The report provides some clear, actionable, recommendations that can extend beyond the target organization:
- Establish a baseline – identify what is normal activity on the network and services, and configure the monitoring to alert in case it falls outside these parameters
- Conduct regular assessments – to test both software and hardware, as well as procedures and training for the users and staff
- Enforce phishing-resistant MFA wherever possible.
For the target organization, in addition to these recommendations, CISA also suggested reducing permissions on systems that do not require them, having a plan in place to rotate service account passwords (the Kerberos account used in the Golden Ticket Attack still had the same password from when it was deployed – 10 years ago), hardening systems after initial deployment, as the default settings were very lax on some security aspects, improve monitoring and response as well as multiple other considerations.
How your organization approaches the recommendations will often be more telling of your overall security posture than the fact that there were problems to begin with – you can either accept them and improve, or dispute them and remain insecure. Learning from them is a good indicator of the maturity level of the security approach and the team responsible for it.
The report is incredibly detailed. While many other reports are available and are useful as learning instruments, the detail level on this one is superlative. As it stands, it is a valuable learning tool for any team, from Ops to Security to in-house Blue and Red Teams. It is also a wake-up call and a reality check for any organization that is (over-) confident about their security posture but hasn’t had any real event to prove (or disprove) this notion.
Also, the Human element continues to be the weakest link. The best security tools in the world are defeated by your user (or even sysadmin!) who clicks through an email link or downloads and runs third party software.

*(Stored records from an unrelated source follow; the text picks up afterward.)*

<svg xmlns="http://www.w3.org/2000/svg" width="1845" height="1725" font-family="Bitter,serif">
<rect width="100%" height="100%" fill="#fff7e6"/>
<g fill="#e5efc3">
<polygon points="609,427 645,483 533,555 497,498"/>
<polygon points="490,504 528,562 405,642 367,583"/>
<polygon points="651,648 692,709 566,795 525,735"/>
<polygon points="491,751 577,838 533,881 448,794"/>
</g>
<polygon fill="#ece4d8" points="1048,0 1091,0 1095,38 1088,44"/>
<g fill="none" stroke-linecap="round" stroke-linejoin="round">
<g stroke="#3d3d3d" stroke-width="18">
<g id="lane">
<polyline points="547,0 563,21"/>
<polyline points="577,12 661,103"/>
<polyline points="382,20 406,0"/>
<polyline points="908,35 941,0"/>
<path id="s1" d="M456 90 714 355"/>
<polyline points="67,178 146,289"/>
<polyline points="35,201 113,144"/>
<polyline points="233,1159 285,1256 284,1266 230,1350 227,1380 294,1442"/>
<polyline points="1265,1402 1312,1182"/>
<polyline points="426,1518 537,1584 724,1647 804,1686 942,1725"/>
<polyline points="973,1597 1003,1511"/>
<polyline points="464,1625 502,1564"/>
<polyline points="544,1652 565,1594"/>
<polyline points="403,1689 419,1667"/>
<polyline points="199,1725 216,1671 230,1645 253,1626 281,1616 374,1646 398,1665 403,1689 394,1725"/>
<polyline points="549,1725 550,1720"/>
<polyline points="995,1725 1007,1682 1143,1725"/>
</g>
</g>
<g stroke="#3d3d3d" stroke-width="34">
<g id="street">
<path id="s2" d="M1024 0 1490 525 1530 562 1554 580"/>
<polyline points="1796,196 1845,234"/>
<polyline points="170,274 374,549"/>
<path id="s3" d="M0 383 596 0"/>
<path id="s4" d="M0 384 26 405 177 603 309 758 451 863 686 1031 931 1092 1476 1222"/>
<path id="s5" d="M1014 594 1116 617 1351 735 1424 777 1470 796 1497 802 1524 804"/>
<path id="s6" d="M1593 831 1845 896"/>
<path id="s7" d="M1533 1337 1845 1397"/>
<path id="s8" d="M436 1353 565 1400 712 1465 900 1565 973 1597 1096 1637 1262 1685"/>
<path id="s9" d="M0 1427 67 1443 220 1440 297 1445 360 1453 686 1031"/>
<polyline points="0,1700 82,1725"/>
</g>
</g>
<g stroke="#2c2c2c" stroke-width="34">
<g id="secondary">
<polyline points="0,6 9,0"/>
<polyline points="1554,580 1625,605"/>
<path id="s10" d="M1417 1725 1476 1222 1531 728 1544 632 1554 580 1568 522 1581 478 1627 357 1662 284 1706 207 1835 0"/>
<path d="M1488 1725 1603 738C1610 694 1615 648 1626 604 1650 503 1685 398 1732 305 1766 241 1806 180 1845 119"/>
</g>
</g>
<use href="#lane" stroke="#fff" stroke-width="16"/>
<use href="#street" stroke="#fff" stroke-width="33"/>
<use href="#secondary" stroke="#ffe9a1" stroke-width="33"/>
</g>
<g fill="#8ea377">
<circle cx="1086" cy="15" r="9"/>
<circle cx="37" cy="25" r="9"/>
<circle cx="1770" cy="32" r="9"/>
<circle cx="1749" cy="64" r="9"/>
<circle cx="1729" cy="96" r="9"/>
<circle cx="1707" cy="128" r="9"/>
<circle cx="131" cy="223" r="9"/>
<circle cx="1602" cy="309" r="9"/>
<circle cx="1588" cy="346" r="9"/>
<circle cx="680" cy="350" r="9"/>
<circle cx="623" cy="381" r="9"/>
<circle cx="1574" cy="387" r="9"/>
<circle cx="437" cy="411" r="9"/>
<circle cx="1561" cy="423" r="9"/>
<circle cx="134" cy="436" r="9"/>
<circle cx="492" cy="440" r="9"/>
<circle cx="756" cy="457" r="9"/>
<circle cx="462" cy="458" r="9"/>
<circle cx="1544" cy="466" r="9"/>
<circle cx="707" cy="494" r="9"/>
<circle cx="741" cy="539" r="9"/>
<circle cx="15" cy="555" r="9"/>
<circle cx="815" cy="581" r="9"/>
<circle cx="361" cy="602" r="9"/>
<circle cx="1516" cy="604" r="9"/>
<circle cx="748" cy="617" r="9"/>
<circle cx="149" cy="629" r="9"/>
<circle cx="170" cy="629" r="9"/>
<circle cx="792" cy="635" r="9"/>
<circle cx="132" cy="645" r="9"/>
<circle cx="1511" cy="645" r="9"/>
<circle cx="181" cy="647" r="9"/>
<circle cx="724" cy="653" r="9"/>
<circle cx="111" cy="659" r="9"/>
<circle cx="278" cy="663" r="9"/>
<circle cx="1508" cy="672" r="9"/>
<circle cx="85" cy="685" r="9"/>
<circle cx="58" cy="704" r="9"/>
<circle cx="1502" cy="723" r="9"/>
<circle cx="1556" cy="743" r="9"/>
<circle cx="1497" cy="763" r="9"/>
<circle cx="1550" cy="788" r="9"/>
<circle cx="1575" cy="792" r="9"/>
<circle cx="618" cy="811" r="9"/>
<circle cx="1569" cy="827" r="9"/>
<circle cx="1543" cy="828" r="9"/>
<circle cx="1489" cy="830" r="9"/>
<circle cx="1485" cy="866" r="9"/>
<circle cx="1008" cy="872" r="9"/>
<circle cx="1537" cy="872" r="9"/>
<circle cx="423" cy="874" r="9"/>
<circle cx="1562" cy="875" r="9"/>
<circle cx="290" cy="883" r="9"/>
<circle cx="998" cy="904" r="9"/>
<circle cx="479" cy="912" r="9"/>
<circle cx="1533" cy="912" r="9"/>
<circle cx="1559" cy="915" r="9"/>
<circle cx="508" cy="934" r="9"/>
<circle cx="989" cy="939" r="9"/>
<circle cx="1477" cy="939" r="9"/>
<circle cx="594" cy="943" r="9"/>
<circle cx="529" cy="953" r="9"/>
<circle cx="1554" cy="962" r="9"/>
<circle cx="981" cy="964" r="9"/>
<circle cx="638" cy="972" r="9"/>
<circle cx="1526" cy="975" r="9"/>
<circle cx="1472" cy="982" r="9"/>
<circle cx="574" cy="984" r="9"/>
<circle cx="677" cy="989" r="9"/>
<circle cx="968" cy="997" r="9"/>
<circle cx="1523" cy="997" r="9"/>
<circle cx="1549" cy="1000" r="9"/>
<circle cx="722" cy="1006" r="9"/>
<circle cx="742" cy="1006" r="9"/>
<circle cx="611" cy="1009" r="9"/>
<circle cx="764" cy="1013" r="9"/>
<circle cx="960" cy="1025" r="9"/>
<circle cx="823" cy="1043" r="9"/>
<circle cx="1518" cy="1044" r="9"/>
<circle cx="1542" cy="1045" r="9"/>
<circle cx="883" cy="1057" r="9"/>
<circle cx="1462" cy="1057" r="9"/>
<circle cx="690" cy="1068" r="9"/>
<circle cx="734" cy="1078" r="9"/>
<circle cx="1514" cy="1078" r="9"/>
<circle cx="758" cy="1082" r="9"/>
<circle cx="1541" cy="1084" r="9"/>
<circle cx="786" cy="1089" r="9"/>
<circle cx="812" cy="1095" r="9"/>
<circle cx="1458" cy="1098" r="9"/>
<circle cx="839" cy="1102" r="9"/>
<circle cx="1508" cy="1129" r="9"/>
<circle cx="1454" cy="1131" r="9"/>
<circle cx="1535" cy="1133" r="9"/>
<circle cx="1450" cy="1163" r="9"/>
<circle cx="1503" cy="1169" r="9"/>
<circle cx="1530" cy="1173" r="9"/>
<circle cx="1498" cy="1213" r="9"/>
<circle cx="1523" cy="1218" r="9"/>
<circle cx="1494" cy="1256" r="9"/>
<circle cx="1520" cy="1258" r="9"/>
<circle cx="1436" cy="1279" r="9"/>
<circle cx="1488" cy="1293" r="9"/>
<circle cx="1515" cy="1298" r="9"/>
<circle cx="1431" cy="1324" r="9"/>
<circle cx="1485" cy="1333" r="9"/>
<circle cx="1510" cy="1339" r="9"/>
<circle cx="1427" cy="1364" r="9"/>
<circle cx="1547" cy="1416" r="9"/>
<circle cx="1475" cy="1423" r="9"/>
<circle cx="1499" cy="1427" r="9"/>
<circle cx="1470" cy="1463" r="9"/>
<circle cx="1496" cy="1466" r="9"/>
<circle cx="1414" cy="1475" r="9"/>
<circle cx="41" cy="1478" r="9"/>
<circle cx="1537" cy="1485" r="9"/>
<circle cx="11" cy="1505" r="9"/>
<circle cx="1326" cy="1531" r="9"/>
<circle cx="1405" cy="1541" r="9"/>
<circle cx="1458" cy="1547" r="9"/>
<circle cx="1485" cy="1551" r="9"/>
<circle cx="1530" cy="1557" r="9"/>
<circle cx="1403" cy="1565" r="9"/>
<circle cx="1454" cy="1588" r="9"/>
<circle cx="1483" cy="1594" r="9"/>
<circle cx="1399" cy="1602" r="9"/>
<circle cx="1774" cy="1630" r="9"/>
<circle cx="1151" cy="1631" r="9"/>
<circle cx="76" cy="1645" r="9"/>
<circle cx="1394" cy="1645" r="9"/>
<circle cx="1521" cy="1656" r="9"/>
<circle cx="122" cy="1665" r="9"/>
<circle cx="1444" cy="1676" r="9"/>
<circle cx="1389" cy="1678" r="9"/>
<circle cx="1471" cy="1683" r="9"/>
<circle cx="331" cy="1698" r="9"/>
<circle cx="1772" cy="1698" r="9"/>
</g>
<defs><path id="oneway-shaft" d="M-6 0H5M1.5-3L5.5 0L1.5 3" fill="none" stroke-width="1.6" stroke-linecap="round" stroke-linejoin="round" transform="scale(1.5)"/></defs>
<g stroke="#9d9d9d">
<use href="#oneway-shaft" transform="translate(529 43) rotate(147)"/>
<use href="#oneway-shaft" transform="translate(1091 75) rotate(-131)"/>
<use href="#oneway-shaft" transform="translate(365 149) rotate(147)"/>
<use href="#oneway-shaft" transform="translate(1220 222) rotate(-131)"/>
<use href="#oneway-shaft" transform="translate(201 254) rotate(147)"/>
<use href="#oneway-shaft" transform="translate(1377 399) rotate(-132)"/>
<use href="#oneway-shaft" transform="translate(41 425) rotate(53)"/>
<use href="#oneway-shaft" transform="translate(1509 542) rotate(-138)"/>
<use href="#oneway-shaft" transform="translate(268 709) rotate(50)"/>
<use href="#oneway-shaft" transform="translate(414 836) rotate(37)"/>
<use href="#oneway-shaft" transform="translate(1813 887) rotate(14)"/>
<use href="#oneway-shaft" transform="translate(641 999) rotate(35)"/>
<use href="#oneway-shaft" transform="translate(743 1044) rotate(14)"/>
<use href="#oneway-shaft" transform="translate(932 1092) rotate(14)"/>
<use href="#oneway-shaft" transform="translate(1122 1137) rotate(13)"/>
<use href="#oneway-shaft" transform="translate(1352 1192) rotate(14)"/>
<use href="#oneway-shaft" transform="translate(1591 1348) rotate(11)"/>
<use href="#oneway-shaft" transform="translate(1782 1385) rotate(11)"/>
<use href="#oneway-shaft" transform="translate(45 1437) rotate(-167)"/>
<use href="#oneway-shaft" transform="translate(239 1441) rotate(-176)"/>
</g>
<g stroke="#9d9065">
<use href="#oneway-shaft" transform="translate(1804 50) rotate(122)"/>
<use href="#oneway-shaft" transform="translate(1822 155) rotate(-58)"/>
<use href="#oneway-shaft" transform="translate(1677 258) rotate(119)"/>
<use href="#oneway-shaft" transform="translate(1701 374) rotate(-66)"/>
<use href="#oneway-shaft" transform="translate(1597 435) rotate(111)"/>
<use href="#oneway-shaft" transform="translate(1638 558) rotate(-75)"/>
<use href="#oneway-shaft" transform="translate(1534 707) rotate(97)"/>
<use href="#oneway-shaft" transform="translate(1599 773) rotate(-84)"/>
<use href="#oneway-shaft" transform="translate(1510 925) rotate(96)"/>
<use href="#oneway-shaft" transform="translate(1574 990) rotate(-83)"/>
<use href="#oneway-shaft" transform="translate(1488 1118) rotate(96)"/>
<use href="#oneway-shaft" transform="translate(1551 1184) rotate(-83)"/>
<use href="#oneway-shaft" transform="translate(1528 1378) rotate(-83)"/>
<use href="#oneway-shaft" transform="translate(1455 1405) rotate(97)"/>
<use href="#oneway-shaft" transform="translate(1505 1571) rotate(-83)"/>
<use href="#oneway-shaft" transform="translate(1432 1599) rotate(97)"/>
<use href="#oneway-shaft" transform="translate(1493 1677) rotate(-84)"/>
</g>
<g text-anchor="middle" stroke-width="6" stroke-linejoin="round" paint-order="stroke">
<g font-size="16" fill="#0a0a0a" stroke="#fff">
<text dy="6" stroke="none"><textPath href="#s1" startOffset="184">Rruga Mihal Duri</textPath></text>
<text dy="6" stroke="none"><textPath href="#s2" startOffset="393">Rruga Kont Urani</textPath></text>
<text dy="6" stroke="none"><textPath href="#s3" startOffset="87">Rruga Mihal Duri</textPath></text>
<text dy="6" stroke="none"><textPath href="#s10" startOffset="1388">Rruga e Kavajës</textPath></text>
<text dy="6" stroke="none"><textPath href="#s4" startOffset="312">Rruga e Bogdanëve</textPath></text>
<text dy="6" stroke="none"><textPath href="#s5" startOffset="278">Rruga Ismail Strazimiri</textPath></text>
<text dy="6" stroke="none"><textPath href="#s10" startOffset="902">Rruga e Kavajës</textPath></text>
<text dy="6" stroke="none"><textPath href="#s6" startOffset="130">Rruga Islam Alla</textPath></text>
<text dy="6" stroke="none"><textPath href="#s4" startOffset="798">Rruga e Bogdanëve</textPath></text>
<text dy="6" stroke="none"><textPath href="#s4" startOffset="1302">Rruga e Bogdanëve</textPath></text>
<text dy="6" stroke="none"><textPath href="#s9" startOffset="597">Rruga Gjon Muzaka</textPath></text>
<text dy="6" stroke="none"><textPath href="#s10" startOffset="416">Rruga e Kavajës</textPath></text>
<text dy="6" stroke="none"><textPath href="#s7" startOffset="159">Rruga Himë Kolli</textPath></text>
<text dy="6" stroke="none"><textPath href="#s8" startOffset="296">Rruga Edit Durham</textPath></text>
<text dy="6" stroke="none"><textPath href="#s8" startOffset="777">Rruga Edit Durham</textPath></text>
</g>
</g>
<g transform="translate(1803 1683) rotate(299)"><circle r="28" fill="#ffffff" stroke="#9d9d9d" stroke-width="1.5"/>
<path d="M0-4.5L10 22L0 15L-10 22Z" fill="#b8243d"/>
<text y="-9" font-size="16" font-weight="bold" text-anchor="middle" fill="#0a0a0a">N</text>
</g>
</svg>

If you’re having trouble getting your board on-board (dad joke intended) with the necessary investments in IT, and cybersecurity in particular, you should use this report to reinforce your point – it could be your organization.
And, the main takeaway is this – it was just an exercise. Imagine the lengths that a properly motivated adversary would go to, even beyond what was accomplished by the RT in this exercise, if they decided to target your organization. Security risks are not just “marketing props” – they are real and present concerns which you dismiss at your, and your organization’s, peril.